<<<<

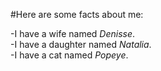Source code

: #Here are some facts about me:<br>

-I have a wife named *Denisse*.<br>
-I have a daughter named *Natalia*.<br>
-I have a cat named *Popeye*.

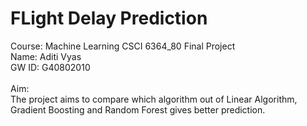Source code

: # FLight Delay Prediction
Course: Machine Learning CSCI 6364_80 Final Project <br>
Name: Aditi Vyas <br>
GW ID: G40802010 <br>
<br>
Aim: <br>
The project aims to compare which algorithm out of Linear Algorithm, Gradient Boosting and Random Forest gives better prediction.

>>>>

:: PROBLEM DESCRIPTION ::
Update the listing by changing every "named" to "called" and keep all other text the same. Leave the pictures out of the answer.

:: TASK SOLUTION ::
Source code

: #Here are some facts about me:<br>

-I have a wife called *Denisse*.<br>
-I have a daughter called *Natalia*.<br>
-I have a cat called *Popeye*.

Source code

: # FLight Delay Prediction
Course: Machine Learning CSCI 6364_80 Final Project <br>
Name: Aditi Vyas <br>
GW ID: G40802010 <br>
<br>
Aim: <br>
The project aims to compare which algorithm out of Linear Algorithm, Gradient Boosting and Random Forest gives better prediction.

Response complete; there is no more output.